What you return should be the full listing, word for word, without a single image.

____

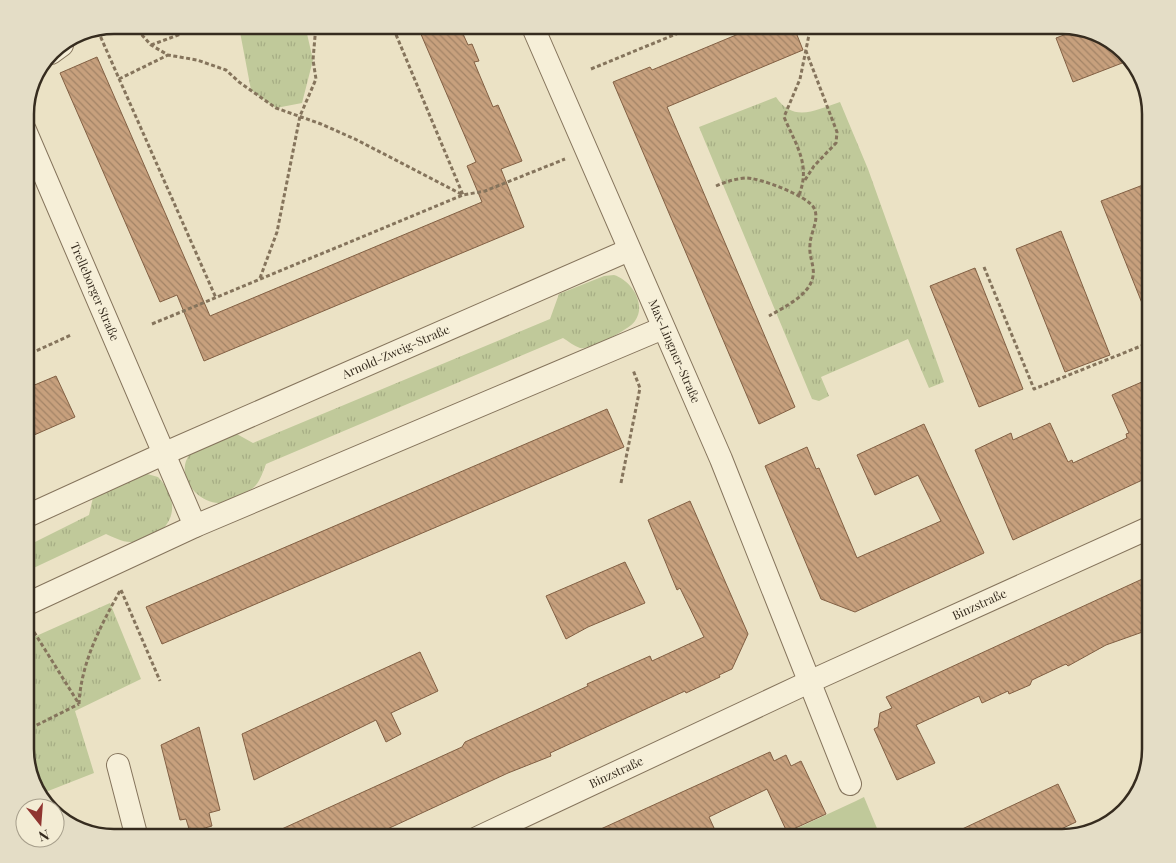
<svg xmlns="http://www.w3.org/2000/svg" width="1176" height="863" font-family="'Playfair Display',serif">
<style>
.grass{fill:url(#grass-tufts)}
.garden{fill:#c0c99a}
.building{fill:url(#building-back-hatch);stroke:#826044}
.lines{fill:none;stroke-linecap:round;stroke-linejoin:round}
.minor-casing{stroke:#85745c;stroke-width:24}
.path{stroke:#85745c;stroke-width:3;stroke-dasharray:4 2.5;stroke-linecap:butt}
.minor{stroke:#f6efd8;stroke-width:22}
.labels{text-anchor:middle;stroke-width:4;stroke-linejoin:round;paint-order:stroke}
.street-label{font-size:12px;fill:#362c1f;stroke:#f3ecd4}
.rim{fill:none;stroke:#362c1f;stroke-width:2.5}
</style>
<defs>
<pattern id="grass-tufts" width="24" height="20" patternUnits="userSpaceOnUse" patternTransform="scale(1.25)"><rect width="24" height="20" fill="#c0c99a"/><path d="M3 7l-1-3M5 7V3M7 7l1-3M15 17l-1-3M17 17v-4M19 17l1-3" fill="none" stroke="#a6ad84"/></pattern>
<pattern id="building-back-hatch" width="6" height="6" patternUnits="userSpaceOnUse" patternTransform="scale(1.25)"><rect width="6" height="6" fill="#c7a07d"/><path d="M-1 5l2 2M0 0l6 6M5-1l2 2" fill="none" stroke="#a28366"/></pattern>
</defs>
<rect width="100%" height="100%" fill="#ebe2c5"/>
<!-- grass -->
<path class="grass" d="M264,25H305L313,60L302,103L276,108L251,90L240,32Z
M776,97C793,123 816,110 840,102L868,169L944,382L929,388L908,339L821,377L829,396L819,401L812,399L699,127Z
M614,275C631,280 647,304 635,321C629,330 590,350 580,348C574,346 568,341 563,338L266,464C263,471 261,479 256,485C252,490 246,492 240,495C234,498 226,503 219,503C197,503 174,474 190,454C200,442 221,438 235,433L253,443L550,319L559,294L604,276Z
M140,472L158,477C186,506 170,538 132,542C124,543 113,537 106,534L25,572V547L89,515L94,493Z
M110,603L141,679L75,711L94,773L38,795L25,755V734L34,729L25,712V641Z"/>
<!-- garden -->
<path class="garden" d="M864,797L881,838H776L856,801Z"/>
<!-- building -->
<path class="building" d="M417,25H459L468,45L472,44L479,61L474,62L493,107L498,105L522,161L501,169L524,227L204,361L177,295L160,302L60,73L97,57L210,316L482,202L467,166L476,162Z
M760,25H793L803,50L667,107L795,407L759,424L613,82L650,67L652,70Z
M1077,30L1116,43L1130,60L1073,82L1056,38Z
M1143,185L1151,204L1150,323L1101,201Z
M1061,231L1110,355L1065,372L1016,249Z
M975,268L1023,389L979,407L930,286Z
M56,376L75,417L25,439V389Z
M1151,378V476L1013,540L975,450L1011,433L1013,440L1050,423L1068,462L1072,460L1073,463L1127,438L1126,434L1129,433L1112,395Z
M607,409L624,447L162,644L146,607Z
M924,424L984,553L855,612L821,599L765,466L807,447L816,469L819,468L857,558L941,521L918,475L875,495L857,455Z
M690,501L748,634L732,669L719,675L720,677L686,693L685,691L550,753L551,756L508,773L368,838H262L462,747L465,742L534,711L588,686L587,684L650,656L652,661L704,637L680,588L677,590L648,520Z
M625,562L645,603L588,627L566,639L546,596Z
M1151,575V629L1106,645L1068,666L1066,664L1032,680L1030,685L1009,694L1008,691L982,703L979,696L916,725L935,763L897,780L874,729L878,727L880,713L892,708L886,697Z
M420,652L438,691L391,713L401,734L386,742L376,720L254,780L242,734Z
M199,727L220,810L209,813L212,826L190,832L186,819L180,820L161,745Z
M770,752L774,761L786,755L791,766L801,761L826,814L787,832L767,789L709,817L714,828L694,838H581Z
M1058,784L1076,822L1042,838H943Z"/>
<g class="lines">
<!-- minor casing -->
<g class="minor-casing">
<g id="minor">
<path id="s1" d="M532,25L721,459L850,784"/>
<path d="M51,53L62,45"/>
<path id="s2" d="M25,130L195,526"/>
<path id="s3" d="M25,517L163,454L629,250"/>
<path d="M25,605L195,526L663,328"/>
<path d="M118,765L137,838"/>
<path id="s4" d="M477,838L809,682L1151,527"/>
</g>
</g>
<!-- path -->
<path class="path" d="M133,25L151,45L168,55L197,60L226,70L239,82L276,108L321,124L357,140L463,195L392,25
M98,31L216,298
M151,45L205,25
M591,69L698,25
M119,79L168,55
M805,180L814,166L836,143L837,132L806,51
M716,186C725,182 734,179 745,178C758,177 808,196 814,208C820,220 810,233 810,245C809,254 812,260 813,268C817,292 786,306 769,316
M799,195C811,165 796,145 784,117L800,79L811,25
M984,267L1034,389L1151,342
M260,278L277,232L300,116L316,79L313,60L316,25
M152,324L463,195L485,191L565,159
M25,356L71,335
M621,483L640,388L633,370
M121,590L160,681
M34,632L79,704
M79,704C81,662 101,625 121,589
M25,731L79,704"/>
<!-- minor -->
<use href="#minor" class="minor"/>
</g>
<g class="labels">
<!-- street labels -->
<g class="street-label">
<text dy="4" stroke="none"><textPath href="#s2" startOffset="176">Trelleborger Straße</textPath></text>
<text dy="4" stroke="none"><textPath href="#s3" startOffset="406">Arnold-Zweig-Straße</textPath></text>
<text dy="4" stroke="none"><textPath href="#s1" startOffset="356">Max-Lingner-Straße</textPath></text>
<text dy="4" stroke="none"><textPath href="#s4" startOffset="554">Binzstraße</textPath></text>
<text dy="4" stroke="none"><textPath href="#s4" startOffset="154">Binzstraße</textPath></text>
</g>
</g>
<!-- crop -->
<path d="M0 0H1176V863H0ZM114 34H1062A80 80 0 0 1 1142 114V749A80 80 0 0 1 1062 829H114A80 80 0 0 1 34 749V114A80 80 0 0 1 114 34Z" fill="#e4ddc6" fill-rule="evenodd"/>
<path class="rim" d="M114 34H1062A80 80 0 0 1 1142 114V749A80 80 0 0 1 1062 829H114A80 80 0 0 1 34 749V114A80 80 0 0 1 114 34Z"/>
<!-- north arrow -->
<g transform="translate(40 823) rotate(163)"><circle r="24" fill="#f3ecd4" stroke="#a79f8c"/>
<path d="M0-4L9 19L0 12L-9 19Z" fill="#903530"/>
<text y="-8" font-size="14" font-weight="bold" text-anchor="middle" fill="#362c1f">N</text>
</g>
</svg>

____

> WRITTEN RESPONSE:
<svg xmlns="http://www.w3.org/2000/svg" width="1176" height="863" font-family="'Playfair Display',serif">
<style>
.grass{fill:url(#grass-tufts)}
.garden{fill:#c0c99a}
.building{fill:url(#building-back-hatch);stroke:#826044}
.lines{fill:none;stroke-linecap:round;stroke-linejoin:round}
.minor-casing{stroke:#85745c;stroke-width:24}
.path{stroke:#85745c;stroke-width:3;stroke-dasharray:4 2.5;stroke-linecap:butt}
.minor{stroke:#f6efd8;stroke-width:22}
.labels{text-anchor:middle;stroke-width:4;stroke-linejoin:round;paint-order:stroke}
.street-label{font-size:12px;fill:#362c1f;stroke:#f3ecd4}
.rim{fill:none;stroke:#362c1f;stroke-width:2.5}
</style>
<defs>
<pattern id="grass-tufts" width="24" height="20" patternUnits="userSpaceOnUse" patternTransform="scale(1.25)"><rect width="24" height="20" fill="#c0c99a"/><path d="M3 7l-1-3M5 7V3M7 7l1-3M15 17l-1-3M17 17v-4M19 17l1-3" fill="none" stroke="#a6ad84"/></pattern>
<pattern id="building-back-hatch" width="6" height="6" patternUnits="userSpaceOnUse" patternTransform="scale(1.25)"><rect width="6" height="6" fill="#c7a07d"/><path d="M-1 5l2 2M0 0l6 6M5-1l2 2" fill="none" stroke="#a28366"/></pattern>
</defs>
<rect width="100%" height="100%" fill="#ebe2c5"/>
<!-- grass -->
<path class="grass" d="M264,25H305L313,60L302,103L276,108L251,90L240,32Z
M776,97C793,123 816,110 840,102L868,169L944,382L929,388L908,339L821,377L829,396L819,401L812,399L699,127Z
M614,275C631,280 647,304 635,321C629,330 590,350 580,348C574,346 568,341 563,338L266,464C263,471 261,479 256,485C252,490 246,492 240,495C234,498 226,503 219,503C197,503 174,474 190,454C200,442 221,438 235,433L253,443L550,319L559,294L604,276Z
M140,472L158,477C186,506 170,538 132,542C124,543 113,537 106,534L25,572V547L89,515L94,493Z
M110,603L141,679L75,711L94,773L38,795L25,755V734L34,729L25,712V641Z"/>
<!-- garden -->
<path class="garden" d="M864,797L881,838H776L856,801Z"/>
<!-- building -->
<path class="building" d="M417,25H459L468,45L472,44L479,61L474,62L493,107L498,105L522,161L501,169L524,227L204,361L177,295L160,302L60,73L97,57L210,316L482,202L467,166L476,162Z
M760,25H793L803,50L667,107L795,407L759,424L613,82L650,67L652,70Z
M1077,30L1116,43L1130,60L1073,82L1056,38Z
M1143,185L1151,204L1150,323L1101,201Z
M1061,231L1110,355L1065,372L1016,249Z
M975,268L1023,389L979,407L930,286Z
M56,376L75,417L25,439V389Z
M1151,378V476L1013,540L975,450L1011,433L1013,440L1050,423L1068,462L1072,460L1073,463L1127,438L1126,434L1129,433L1112,395Z
M607,409L624,447L162,644L146,607Z
M924,424L984,553L855,612L821,599L765,466L807,447L816,469L819,468L857,558L941,521L918,475L875,495L857,455Z
M690,501L748,634L732,669L719,675L720,677L686,693L685,691L550,753L551,756L508,773L368,838H262L462,747L465,742L534,711L588,686L587,684L650,656L652,661L704,637L680,588L677,590L648,520Z
M625,562L645,603L588,627L566,639L546,596Z
M1151,575V629L1106,645L1068,666L1066,664L1032,680L1030,685L1009,694L1008,691L982,703L979,696L916,725L935,763L897,780L874,729L878,727L880,713L892,708L886,697Z
M420,652L438,691L391,713L401,734L386,742L376,720L254,780L242,734Z
M199,727L220,810L209,813L212,826L190,832L186,819L180,820L161,745Z
M770,752L774,761L786,755L791,766L801,761L826,814L787,832L767,789L709,817L714,828L694,838H581Z
M1058,784L1076,822L1042,838H943Z"/>
<g class="lines">
<!-- minor casing -->
<g class="minor-casing">
<g id="minor">
<path id="s1" d="M532,25L721,459L850,784"/>
<path d="M51,53L62,45"/>
<path id="s2" d="M25,130L195,526"/>
<path id="s3" d="M25,517L163,454L629,250"/>
<path d="M25,605L195,526L663,328"/>
<path d="M118,765L137,838"/>
<path id="s4" d="M477,838L809,682L1151,527"/>
</g>
</g>
<!-- path -->
<path class="path" d="M133,25L151,45L168,55L197,60L226,70L239,82L276,108L321,124L357,140L463,195L392,25
M98,31L216,298
M151,45L205,25
M591,69L698,25
M119,79L168,55
M805,180L814,166L836,143L837,132L806,51
M716,186C725,182 734,179 745,178C758,177 808,196 814,208C820,220 810,233 810,245C809,254 812,260 813,268C817,292 786,306 769,316
M799,195C811,165 796,145 784,117L800,79L811,25
M984,267L1034,389L1151,342
M260,278L277,232L300,116L316,79L313,60L316,25
M152,324L463,195L485,191L565,159
M25,356L71,335
M621,483L640,388L633,370
M121,590L160,681
M34,632L79,704
M79,704C81,662 101,625 121,589
M25,731L79,704"/>
<!-- minor -->
<use href="#minor" class="minor"/>
</g>
<g class="labels">
<!-- street labels -->
<g class="street-label">
<text dy="4" stroke="none"><textPath href="#s2" startOffset="176">Trelleborger Straße</textPath></text>
<text dy="4" stroke="none"><textPath href="#s3" startOffset="406">Arnold-Zweig-Straße</textPath></text>
<text dy="4" stroke="none"><textPath href="#s1" startOffset="356">Max-Lingner-Straße</textPath></text>
<text dy="4" stroke="none"><textPath href="#s4" startOffset="554">Binzstraße</textPath></text>
<text dy="4" stroke="none"><textPath href="#s4" startOffset="154">Binzstraße</textPath></text>
</g>
</g>
<!-- crop -->
<path d="M0 0H1176V863H0ZM114 34H1062A80 80 0 0 1 1142 114V749A80 80 0 0 1 1062 829H114A80 80 0 0 1 34 749V114A80 80 0 0 1 114 34Z" fill="#e4ddc6" fill-rule="evenodd"/>
<path class="rim" d="M114 34H1062A80 80 0 0 1 1142 114V749A80 80 0 0 1 1062 829H114A80 80 0 0 1 34 749V114A80 80 0 0 1 114 34Z"/>
<!-- north arrow -->
<g transform="translate(40 823) rotate(163)"><circle r="24" fill="#f3ecd4" stroke="#a79f8c"/>
<path d="M0-4L9 19L0 12L-9 19Z" fill="#903530"/>
<text y="-8" font-size="14" font-weight="bold" text-anchor="middle" fill="#362c1f">N</text>
</g>
</svg>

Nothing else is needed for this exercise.